**Supplied passage**
======

Thiếu Sơn (1908–1978), birth name: Lê Sĩ Quý, was a Vietnamese writer, journalist, literary critic and revolutionary.

As a literary critics, he was known for his magnum opus Phê bình và cảo luận (Criticism and rough dissertation) (1933). He was considered the pioneer of literary criticism using the Vietnamese alphabet, and also pioneer of personality reviews of notable writers.

During the Indochina War and Vietnam War, he worked as a leftist activist who supported the resistance effort of Democratic Republic of Vietnam against the invasion of France and United States.

==Childhood and pre-1945 activities==
Thiếu Sơn was born as Lê Sĩ Quý in 1908 in Hải Dương, French Indochina. Other documents claimed his birthplace was Hanoi. Due to distance in time and a spatial turbulence childhood, even Lê Sĩ Quý and his relatives failed to remember his exact birthday and birthplace.

Lê Sĩ Quý was a son government officer worked as a verbal translator for the Palace of Resident-Superior of Tonkin, specialized in the Mountainous Area. Lê Sĩ Quý's father was not a faithful husband, he abandoned Quý's birth mother and married two more times. Due to work demands, Quý's family frequently relocated across mountainous provinces in northern Vietnam, disrupting his education many times. Moreover, Quý's health in his childhood had always been poor, and his father's income as a petty government officer was mediocre. Therefore, despite being a bright student, he only managed to finish upper primary school in 1927 and failed to finish highschool education. Nonetheless, Quý passed the 1929 bureaucrat examination with flying colors and began worked at Gia Định Post Office in 1930.

Lê Sĩ Quý began his active literary activities in the 1930s, during the blooming of literary movement in Southern Vietnam, with the penname Thiếu Sơn (少山), meaning "Mountain of Youth" or "Young Mountain". The penname "Thiếu Sơn" expressed his favour for a stability and eternal "like a mountain" but also for the vividity and vigor "of the youth". From the very beginning, Thiếu Sơn's literary reviews was highly praised by the literary experts and appeared on many popular newspaper at that time, including the famous Phụ nữ tân văn (婦女新聞, Newspaper of Women) who published his reviews about its own editor. In 1933, Thiếu Sơn published his magnum opus, Phê bình và cảo luận (Criticism and rough dissertation), a collection of his early review essays. The collection received critical acclaim from the readers and established Thiếu Sơn as not only the pioneer of modern literary critics in Vietnam but also the pioneer of personality reviews of notable writers. Encouraged by the early successes, Thiếu Sơn proceeded his career in literature critics and continued to produce valuable reviews, later compiled in an equally acclaimed collection Câu chuyện văn học (The story of literature, 1943).

======

**Dataset extract**
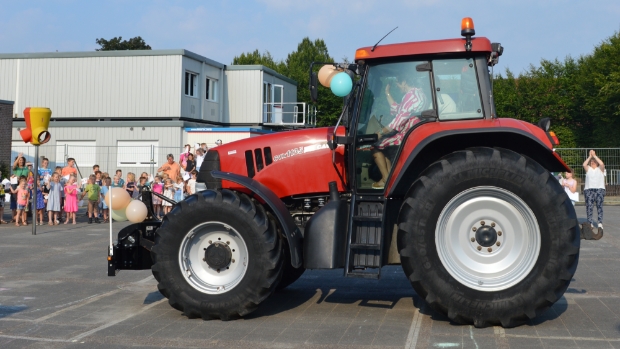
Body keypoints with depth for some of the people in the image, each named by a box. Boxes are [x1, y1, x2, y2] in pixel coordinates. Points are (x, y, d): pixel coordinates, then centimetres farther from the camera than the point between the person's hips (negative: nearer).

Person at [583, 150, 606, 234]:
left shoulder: (600, 169, 12)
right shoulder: (588, 169, 15)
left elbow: (602, 164, -8)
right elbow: (584, 164, -4)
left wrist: (594, 155, -3)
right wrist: (590, 156, -1)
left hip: (600, 189, -2)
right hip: (588, 190, 2)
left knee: (599, 206, -13)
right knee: (589, 206, -6)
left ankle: (600, 224, -21)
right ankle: (590, 223, -3)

======

**Problems to work on**
1 – Name every book or newspaper that the Thiếu Sơn biography mentions by title.
2 – Duplicate the section of the Thiếu Sơn biography that starts with the words "During the Indochina" and ends after "and United States.", matching it character for character.
The material has nothing to do with this work.

**Replies**
1 –
- Phê bình và cảo luận (Criticism and rough dissertation), 1933
- Phụ nữ tân văn (Newspaper of Women)
- Câu chuyện văn học (The story of literature), 1943

2 –
During the Indochina War and Vietnam War, he worked as a leftist activist who supported the resistance effort of Democratic Republic of Vietnam against the invasion of France and United States.